In response to Arius, the Council of Nicea 325 defined Christ’s deity in a way that made Christ equal to God the Father.

The creed said that Christ was not created but was ‘begotten of the substance of Father.” The key word was the Greek homoousios which created great debate. It means literally “of the same substance” or “of the same essence” indicating that Christ was equal in divinity to the Father. Not all theologians were happy with that definition. Especially theologians from the Eastern wing of the Church, the Greek church, would have preferred the Greek term homoiousia. The difference is I, which makes a difference in meaning: homoi means ‘similar to” whereas homo means ‘the same.” In other word this formulation would not make Christ identical with the Father but similar to the father. Greek theologians had concerns about the stricter formulation because they believed it was not biblical and could lead to modalism. For Eastern theology, the distinctive ‘personhood” of the Father and the Son was important in addition to securing the privileged status to the Father. Western theologians objected to the “similar” to interpretation, believing it could be interpreted in a subordinationist way, meaning that the Son is 9in this case, slightly) different from the father and therefore less than the Father.  

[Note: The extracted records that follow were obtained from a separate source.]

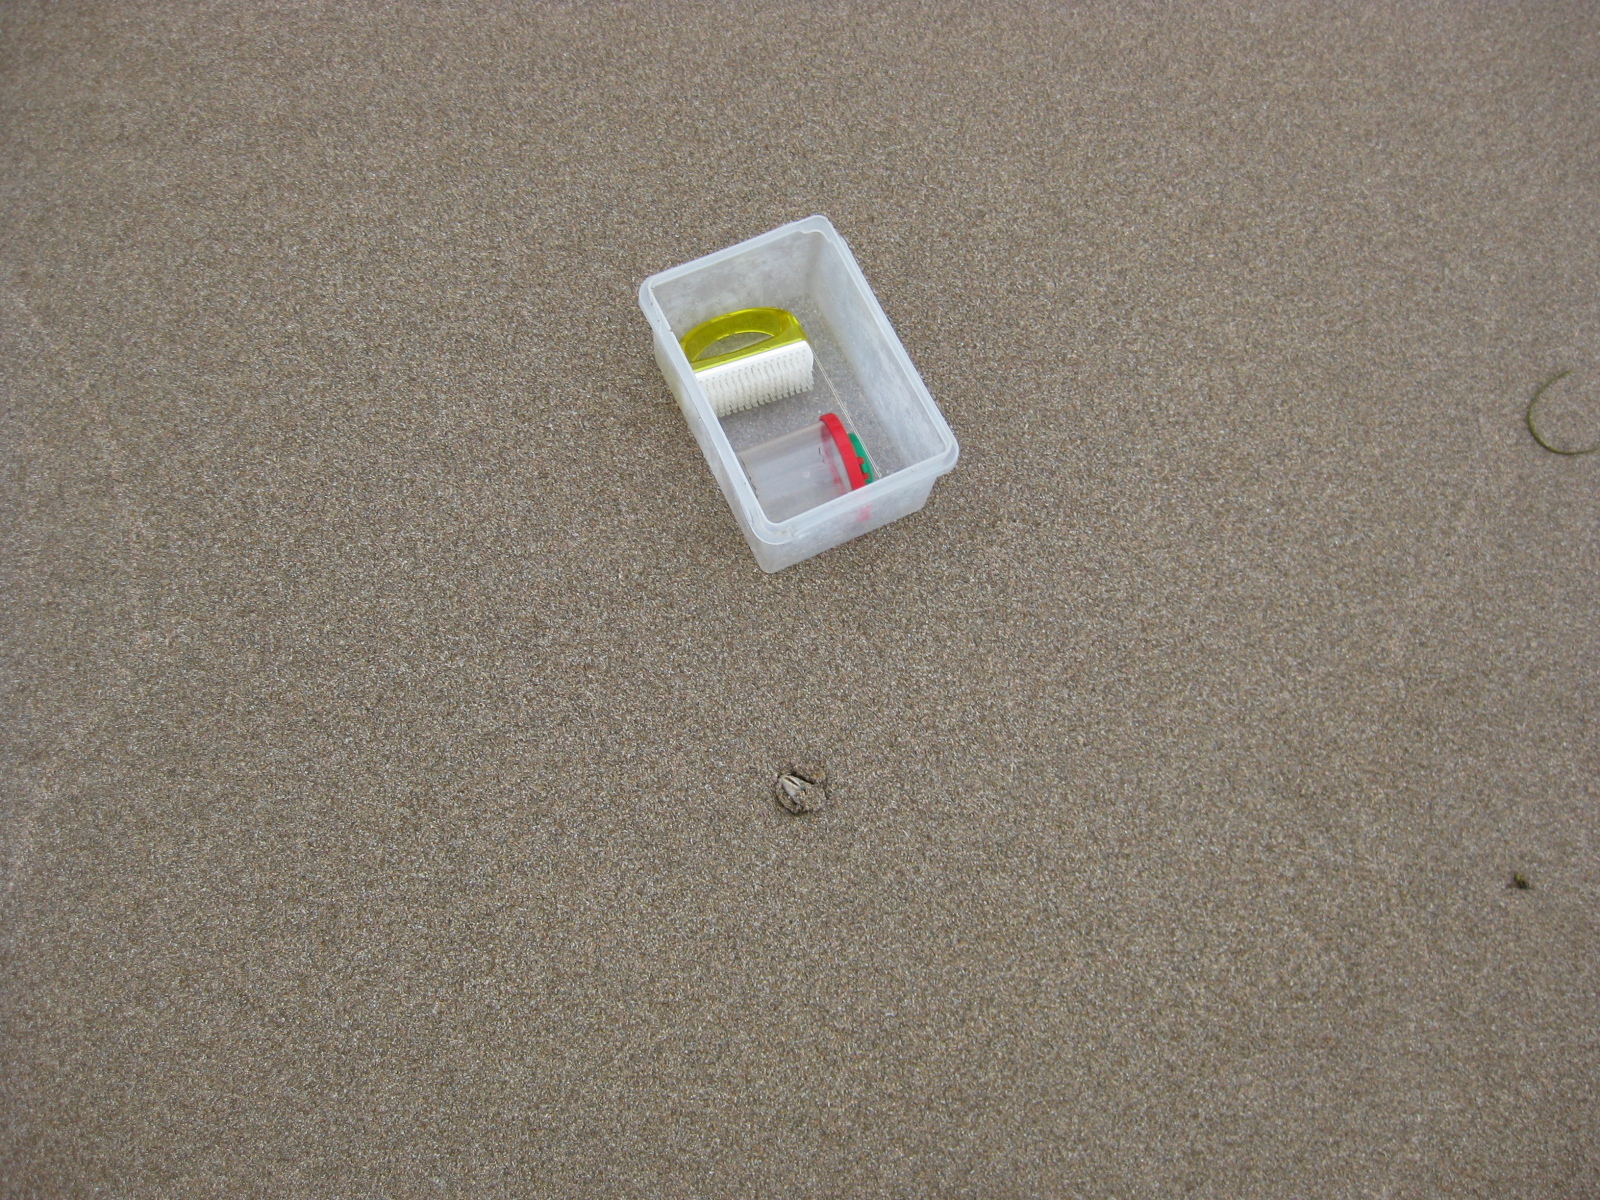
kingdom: Animalia
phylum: Mollusca
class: Bivalvia
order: Venerida
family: Mesodesmatidae
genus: Paphies
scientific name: Paphies subtriangulata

This difference of opinion between the Eastern and Western wings of the church did not lead to a division or a permanent labeling of either side as heretical; but it did highlights a growing gulf between the Christian East and the West. They began to developed their own distinctive approaches to Christ, namely, the Antiochian and Alexandrian Schools. Each school produced a distinctive Christology, which in turn gave rise to distinctive Christological heresies.